** Opening Selected passage block **
Hi
I have a data set of around 80K customers. I have classified these customers as GOOD, BAD or INDETERMINATE based on their payment history for the Last 12 months.
Each customer is assigned a Clssification od either Good, Bad or Indeterminiate, in the same file I have Application Scores for these customers (i.e. each has a score assigned to them from 0 to 100). I want to test the reliability of these scores in terms of the classification I did for these customers (i.e. to be sure that more bads are at lower scores and goods at higher scores.). Could somebody help me with the code that I could use to get a lift curve and/or K-S Curve, Gini, ROC etc or analysis of cumulative goods vs Bad.
Sample
Application Score Score Range Classification
10 0-10 Bad
30 21-30 Bad
68 61-70 Good
12 11-20 Good
Also, is there a way to determinethe cut-off that I can come up with for the application score that I could use to accept or reject cistomer (maybe a reverse cumulative distribution for the bad)?
** Closing Selected passage block **
** Opening Data under study block **
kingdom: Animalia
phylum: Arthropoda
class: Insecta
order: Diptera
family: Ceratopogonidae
** Closing Data under study block **
** Opening Data under study block **
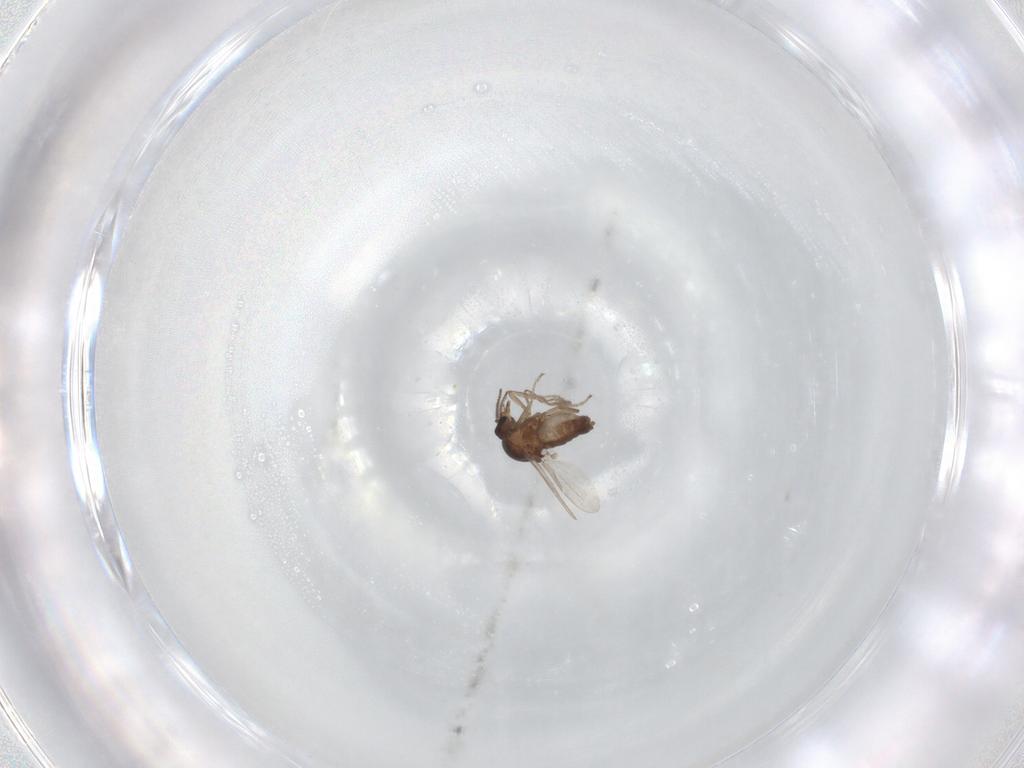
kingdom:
** Closing Data under study block **
Task directions => Rewrite the post about application scores from "Each customer is" up to and including "goods vs Bad.", changing "reliability" to "accuracy".

Answer box =>
Each customer is assigned a Clssification od either Good, Bad or Indeterminiate, in the same file I have Application Scores for these customers (i.e. each has a score assigned to them from 0 to 100). I want to test the accuracy of these scores in terms of the classification I did for these customers (i.e. to be sure that more bads are at lower scores and goods at higher scores.). Could somebody help me with the code that I could use to get a lift curve and/or K-S Curve, Gini, ROC etc or analysis of cumulative goods vs Bad.